Latest Trade Push Is a War on Workers

04/28/2015 09:41 am ET | Updated Jun 28, 2015
Joe Raedle via Getty Images

Manufacturing jobs have been the backbone of the American workforce. During the heyday of U.S. middle-class growth in the mid-20th century, millions toiled at work that may have been hard on the body, but brought home enough to support a family.

Times have changed. Bum trade deals like NAFTA killed upwards of 1 million U.S. jobs, many of which were shipped overseas. And it's still a problem, as the looming 12-nation Trans-Pacific Partnership (TPP) shows. These big business handouts continue to hollow out the manufacturing base of communities and destroy middle-class jobs in their wake.

President Obama in an interview last week downplayed the impact of unfair trade on the U.S. workforce, arguing that many manufacturing jobs are low-paying. But I disagree with the president. This nation's manufacturing base provides a pathway to prosperity for many Americans, especially those who work union jobs. The Teamsters represent thousands of them. And this administration cannot shut the door on their future.

You don't have to just take my word on this. Members of the business community, like representatives from The Main Street Alliance and the U.S. Business and Industry Council, are saying that approving the TPP using fast track trade promotion authority will jeopardize good-paying U.S. jobs. The Pacific Rim Trade deal will only increase the 5 million manufacturing jobs lost since 2000.

The Teamsters and many, many others just don't see any value in what TPP brings to this country. First and foremost is the deal won't create any new jobs here. That is significant and can't be pushed aside by proponents. After all, TPP backers like to insist it will result in new work for Americans, although they can never quite explain how. There's a reason why their responses are so vague.

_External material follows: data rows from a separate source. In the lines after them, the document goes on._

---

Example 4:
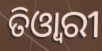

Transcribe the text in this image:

ତିଓ୍ଵାରୀ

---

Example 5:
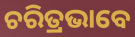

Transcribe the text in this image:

ଚରିତ୍ରଭାବେ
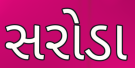
સરોડા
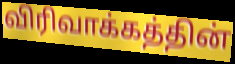
விரிவாக்கத்தின்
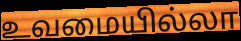
உவமையில்லா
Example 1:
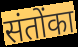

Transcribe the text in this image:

संतोंका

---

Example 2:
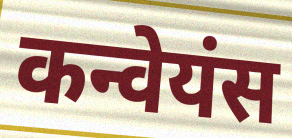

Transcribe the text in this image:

कन्वेयंस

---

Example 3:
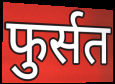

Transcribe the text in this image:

फुर्सत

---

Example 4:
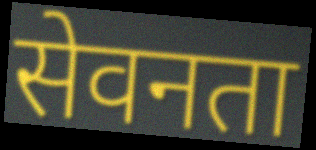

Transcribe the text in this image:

सेवनता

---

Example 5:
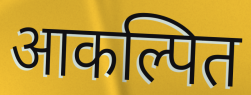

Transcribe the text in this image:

आकल्पित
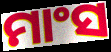
ମାଂସ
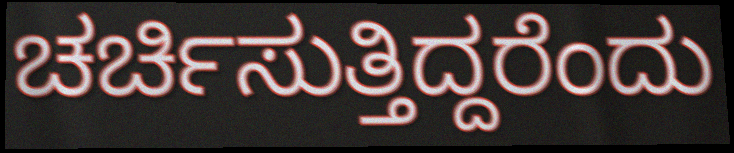
ಚರ್ಚಿಸುತ್ತಿದ್ದರೆಂದು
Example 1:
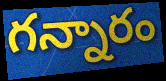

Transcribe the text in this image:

గన్నారం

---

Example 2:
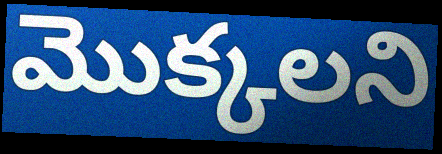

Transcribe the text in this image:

మొక్కలని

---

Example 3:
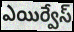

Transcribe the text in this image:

ఎయిర్వేస్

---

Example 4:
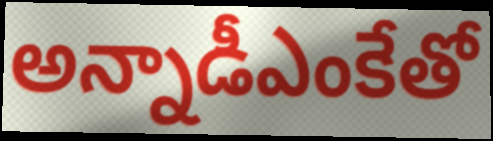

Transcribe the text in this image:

అన్నాడీఎంకేతో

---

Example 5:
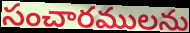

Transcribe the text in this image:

సంచారములను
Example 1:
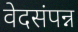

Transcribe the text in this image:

वेदसंपन्न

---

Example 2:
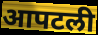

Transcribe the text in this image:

आपटली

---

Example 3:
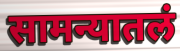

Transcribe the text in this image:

सामन्यातलं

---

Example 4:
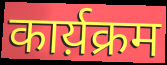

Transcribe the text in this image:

कार्य़क्रम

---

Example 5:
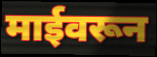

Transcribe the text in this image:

माईवरून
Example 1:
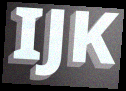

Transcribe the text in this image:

IJK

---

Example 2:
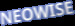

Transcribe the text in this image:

NEOWISE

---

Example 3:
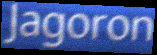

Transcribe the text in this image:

Jagoron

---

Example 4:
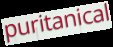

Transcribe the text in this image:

puritanical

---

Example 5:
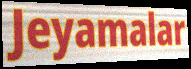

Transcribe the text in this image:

Jeyamalar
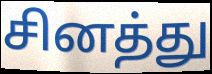
சினத்து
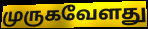
முருகவேளது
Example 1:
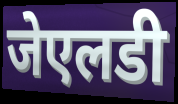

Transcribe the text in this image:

जेएलडी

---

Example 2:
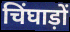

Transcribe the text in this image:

चिंघाड़ों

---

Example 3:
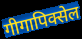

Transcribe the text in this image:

गीगापिक्सेल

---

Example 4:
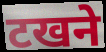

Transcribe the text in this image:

टखने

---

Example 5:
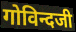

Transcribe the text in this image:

गोविन्दजी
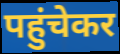
पहुंचेकर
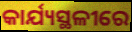
କାର୍ଯ୍ୟସ୍ଥଳୀରେ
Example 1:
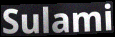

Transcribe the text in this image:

Sulami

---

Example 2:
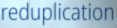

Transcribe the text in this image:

reduplication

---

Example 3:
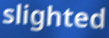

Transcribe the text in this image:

slighted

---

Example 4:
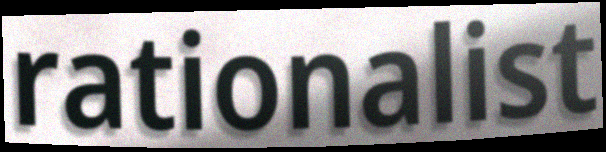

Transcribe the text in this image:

rationalist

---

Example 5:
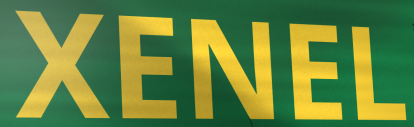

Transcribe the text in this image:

XENEL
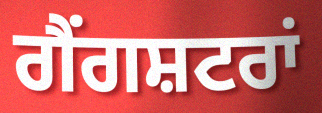
ਗੈਂਗਸ਼ਟਰਾਂ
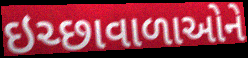
ઇચ્છાવાળાઓને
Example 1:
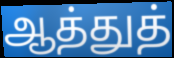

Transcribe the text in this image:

ஆத்துத்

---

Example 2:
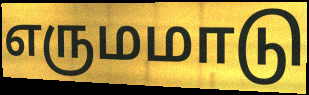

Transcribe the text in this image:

எருமமாடு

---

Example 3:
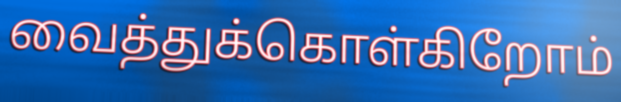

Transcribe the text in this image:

வைத்துக்கொள்கிறோம்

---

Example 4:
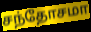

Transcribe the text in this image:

சந்தோசமா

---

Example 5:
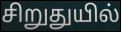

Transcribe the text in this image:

சிறுதுயில்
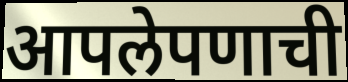
आपलेपणाची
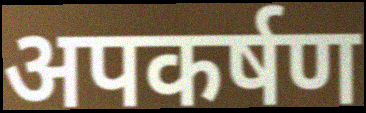
अपकर्षण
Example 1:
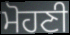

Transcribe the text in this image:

ਮੋਹਣੀ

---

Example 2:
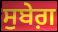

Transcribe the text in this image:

ਸੁਬੇਗ਼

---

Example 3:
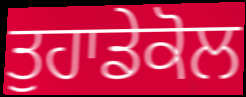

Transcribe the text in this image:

ਤੁਹਾਡੇਕੋਲ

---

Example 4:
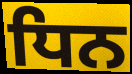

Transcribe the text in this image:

ਧਿਨ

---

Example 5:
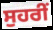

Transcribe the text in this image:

ਸੁਹਰੀਂ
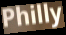
Philly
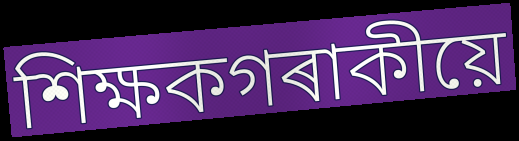
শিক্ষকগৰাকীয়ে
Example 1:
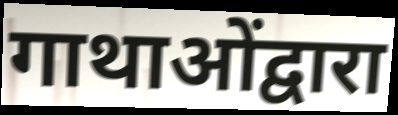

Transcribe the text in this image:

गाथाओंद्वारा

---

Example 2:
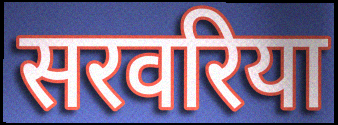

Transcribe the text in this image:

सरवरिया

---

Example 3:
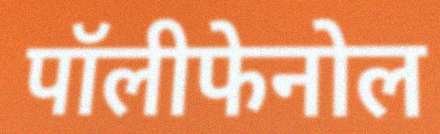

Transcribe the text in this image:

पॉलीफेनोल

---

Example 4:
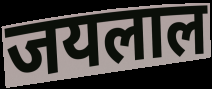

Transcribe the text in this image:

जयलाल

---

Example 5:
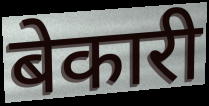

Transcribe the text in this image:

बेकारी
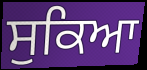
ਸੁਕਿਆ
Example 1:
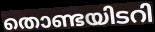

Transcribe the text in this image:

തൊണ്ടയിടറി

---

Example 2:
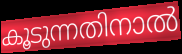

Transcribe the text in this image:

Beyond that, however, is the pressure the TPP will place on U.S. wages. The deal will turbo charge a salary race-to-the-bottom. Many hardworking Americans will see their jobs shipped to low-pay meccas like Vietnam. Those more fortunate will be able to keep working, but for less. The only winners will be big business, which will bask in the glory of its additional billions in profits.

TPP supporters are increasingly getting aggressive in their language against those sticking up for U.S. workers and fair trade. They reject NAFTA as old news and say TPP will be better. But they conveniently omit that the three-year-old U.S-Korea trade deal (KORUS) has led to tens of thousands of lost jobs in this country and the largest trade deficit with South Korea in our history. The language in TPP largely mirrors that of KORUS, by the way.

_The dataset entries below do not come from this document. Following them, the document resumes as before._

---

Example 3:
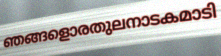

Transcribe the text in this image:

ഞങ്ങളൊരതുലനാടകമാടി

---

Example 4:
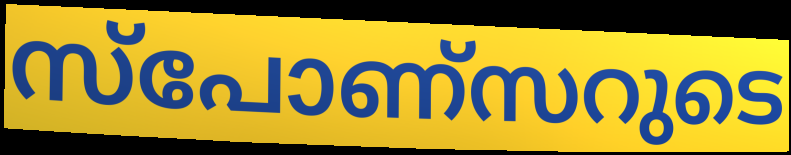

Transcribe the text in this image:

സ്പോണ്സറുടെ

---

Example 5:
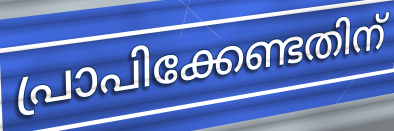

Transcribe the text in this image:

പ്രാപിക്കേണ്ടതിന്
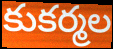
కుకర్మల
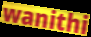
wanithi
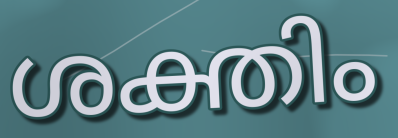
ശക്തിം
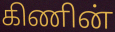
கிணின்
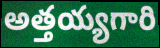
అత్తయ్యగారి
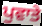
ਪੁਵਾਤੇ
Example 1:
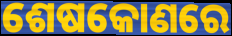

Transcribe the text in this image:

ଶେଷକୋଣରେ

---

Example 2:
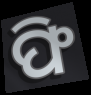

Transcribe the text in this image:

ଫି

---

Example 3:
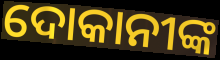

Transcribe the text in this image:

ଦୋକାନୀଙ୍କ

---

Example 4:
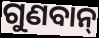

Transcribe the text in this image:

ଗୁଣବାନ୍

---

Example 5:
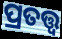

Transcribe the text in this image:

ପ୍ରତତ୍ତ୍ୱ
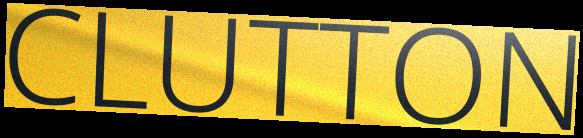
CLUTTON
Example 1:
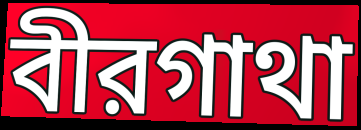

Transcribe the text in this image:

বীরগাথা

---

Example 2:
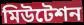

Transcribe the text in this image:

মিউটেশন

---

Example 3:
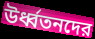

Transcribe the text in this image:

উর্ধ্বতনদের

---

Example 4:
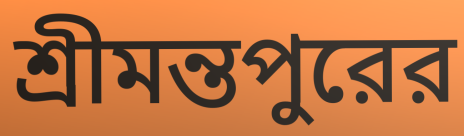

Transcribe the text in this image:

শ্রীমন্তপুরের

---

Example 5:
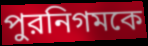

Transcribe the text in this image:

পুরনিগমকে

Frankly, those of us sticking up for American workers should be getting angry with these corporate apologists. The facts are with us. The people are with us. But those with the big-dollar backers behind them won't surrender until the outcome is clear. They are going to play this out.

Getting mad, however, isn't going to solve the problem or help this nation. Businesses need to invest at home, not abroad. Some actually want to do that, but approving fast track and the TPP will stop them from doing so. Elected officials need to remember who they serve. Corporations aren't people too.